The symptoms of my disease ain’t like most.  I don’t come down with a cough, or a fever.  I don’t get a scratchy throat or congestion.  I don’t itch or get hot or cold sweats.  My symptoms include loss of memory, broken bones, mysterious wounds and waking up in places I don’t remember falling asleep.  My symptoms include destroying all the things and people I care about most in my life.  My symptoms include losing my wife, my children, my truck, my farm and my dignity.  My disease is progressive and incurable, but I refuse to die.

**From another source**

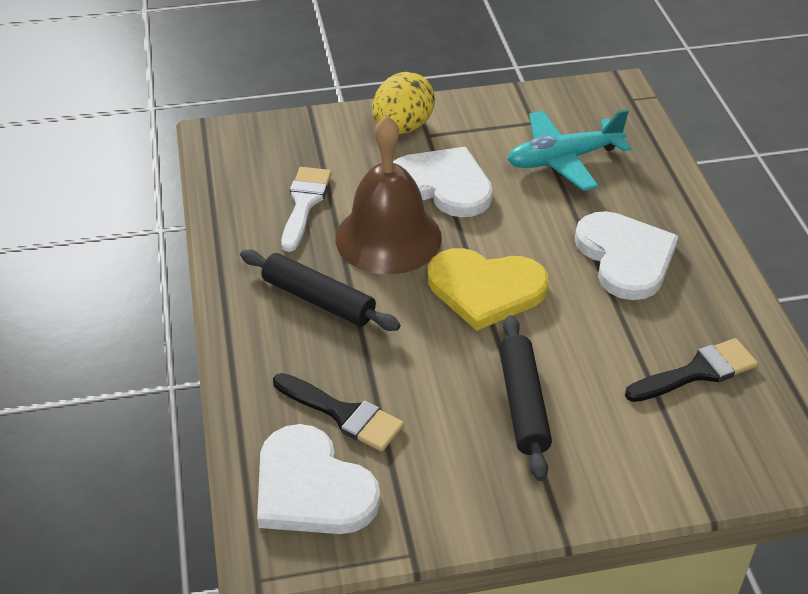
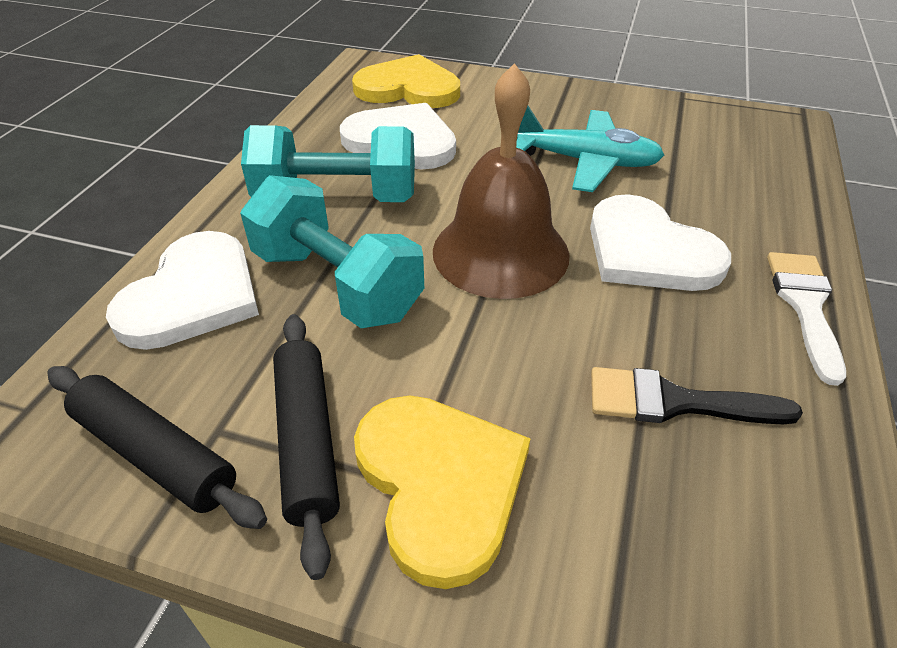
black brush: 2 -> 1
turquoise dumbbell: 0 -> 2
yellow egg: 1 -> 0
yellow heart: 1 -> 2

I’ve always been a little hard headed, one of my better qualities.  One occasion, I was waiting outside the supermarket for my wife, right outside the door, over top of those yellow striped lines.  One of the cart boys- you know, those little pimply junior high kids that push carts and pick up my trash for a living- one of them cart boys asked me to move.  Said I couldn’t park there.  He come right up to my truck, a Husker Red Ford F-250 with a rifle mount on the back window, his head barely reached the door handle, and asked me to move.  Kid had guts.  I kindly informed him that I was not parked, as the car was still in drive.  Technically, I was braking.  He kindly called the police, who kindly repeated the information the cart boy gave me.  I wondered briefly if they were affiliated somehow.  The Official Police Liaison to pimply cart boys or something.

The officer couldn’t do nothing.  Sure the sign said no parking, but even he had to concede I wasn’t parked.  Just to make sure I got my point across I stayed in that same spot until midnight, the brake duct taped to the floor of the truck.  The wife eventually walked home.  Like I said, I can be a bit hard headed.

I weren’t sick.  I was dying.  I could see it.  The weight loss was like a bear out of hibernation.  The fatigue, a man twice my age wouldn’t feel this exhausted.  The sweating, the shaking, the anger.  If I was my wife I’d be taking a pregnancy test.  Only thing could make me feel better was a drink.  The more I drank the sicker I got, but the better I felt.  Sure, when I stopped, everything came back- the anger, the sweating, the shaking.  Only a drink could help.  There was no cure for this.  A man should be able to take his liquor, and it was too damn hard for me to admit I was weak.  Doctors got no cure for weakness.

I don’t believe in taking things I don’t need.  There ain’t many things I can’t do for myself, and if I can’t I’ll sure learn it.  Most folks are quick to give up.  They got no faith in themselves.  They let other people do their taxes. They eat microwave food.  You know what microwave food says to me?  It says “this is food fit to be ate by a microwave.”  No one knows how to hunt, fish, farm, or cook no more.  When I get sick I drink more water, get more sleep, and keep on moving.  None of that’s working now.  

I even saw a doctor.  I told him I never took a pill in my life, but if there’s a pill for this, I’ll take it.  There ain’t.  You know what there is for this?  A “support group.”  A god-damn support group.  Like I need support.  What the hell is a group gonna do for me?  Can I take that group with me wherever I go?  Is that group gonna follow me to every bar and make sure I get home alright?  Is that group gonna bring my wife back, buy me a new truck, and tend my farm for me?  If a man can’t support himself, that’s when he knows it’s all over.  You know what that doctor gave me?  A death sentence.  He might as wella told me “You’re weak, Jim.  You’re weak, and ain’t no cure for weakness.”  Thanks, doc.  I’ll drink to that.